More recently, Ramankutty’s graduate mentors have given him valuable advice and helped him to get to where he is today. He mentions Professor Michael Schlesinger from Illinois, who saw something in the young student and took him on as a research assistant . “That was the stepping stone to my career,” he says. Jonathan Foley, a professor, friend, and colleague whom Ramankutty has known for twelve years, has also had an invaluable influence on his career.
The highlight of Ramankutty’s career thus far has been his doctoral program. “It has been the most joyful part of my career,” he explains. He found it especially interesting because his studies did not get as narrow as many other doctoral programs tend to; in fact, he received the most comprehensive portion of his education at UW. “My program emphasized interdisciplinary training and research, and I took classes in sociology, philosophy, geography and ethics. I enjoyed the entire process, and I had wonderful professors and colleagues. I remember having a lot of fun—I really lived those six years very well. In some ways I wish I could go back,” Ramankutty says. His dissertation focused on understanding global patterns of agricultural land use, how those patterns have changed over the last 100 years, and the consequences those changes have had on the global environment.
Ramankutty notes two accomplishments as being the highlights of his career thus far. The first was when his map of agricultural land made it into one of National Geographic’s pullouts; that same map is now being used in classrooms around the world. “To know that it is widely used for teaching is one of the most fulfilling parts of my work,” he says. “Getting my current faculty position [at McGill] is [another] one I am most proud of right now.”

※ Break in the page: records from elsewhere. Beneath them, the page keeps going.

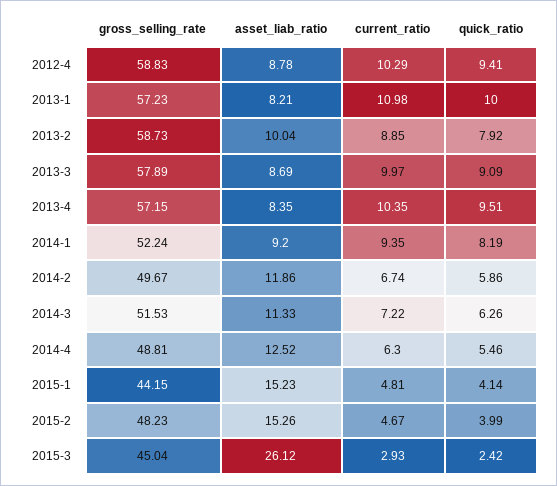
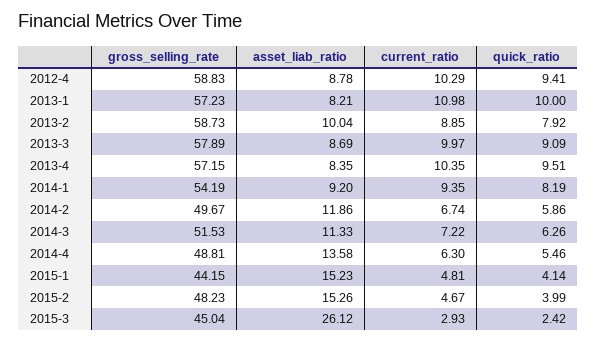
  {
    "gross_selling_rate": {
      "2012-4": 58.83,
      "2013-1": 57.23,
      "2013-2": 58.73,
      "2013-3": 57.89,
      "2013-4": 57.15,
-     "2014-1": 52.24,
+     "2014-1": 54.19,
      "2014-2": 49.67,
      "2014-3": 51.53,
      "2014-4": 48.81,
      "2015-1": 44.15,
      "2015-2": 48.23,
      "2015-3": 45.04
    },
    "asset_liab_ratio": {
      "2012-4": 8.78,
      "2013-1": 8.21,
      "2013-2": 10.04,
      "2013-3": 8.69,
      "2013-4": 8.35,
      "2014-1": 9.2,
      "2014-2": 11.86,
      "2014-3": 11.33,
-     "2014-4": 12.52,
+     "2014-4": 13.58,
      "2015-1": 15.23,
      "2015-2": 15.26,
      "2015-3": 26.12
    },
    "current_ratio": {
      "2012-4": 10.29,
      "2013-1": 10.98,
      "2013-2": 8.85,
      "2013-3": 9.97,
      "2013-4": 10.35,
      "2014-1": 9.35,
      "2014-2": 6.74,
      "2014-3": 7.22,
      "2014-4": 6.3,
      "2015-1": 4.81,
      "2015-2": 4.67,
      "2015-3": 2.93
    },
    "quick_ratio": {
      "2012-4": 9.41,
      "2013-1": 10,
      "2013-2": 7.92,
      "2013-3": 9.09,
      "2013-4": 9.51,
      "2014-1": 8.19,
      "2014-2": 5.86,
      "2014-3": 6.26,
      "2014-4": 5.46,
      "2015-1": 4.14,
      "2015-2": 3.99,
      "2015-3": 2.42
    }
  }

Ramankutty plans to remain in the environmental field because he enjoys his colleagues and believes their work addresses critical issues. “These [environmental issues] are important problems. I strongly believe that they are one of the greatest challenges we face as a society these days,” he says. Ramankutty also notes that the environmental field is one that offers myriad opportunities for minorities to get involved and contribute. “Environmental science—in fact the sciences in general—are often criticized as having a Western worldview, one that is predominantly white, male and Christian,” he says. “We are sorely in need of other views and perspectives. The environmental field is burgeoning, and there is a great need for bright, passionate people.”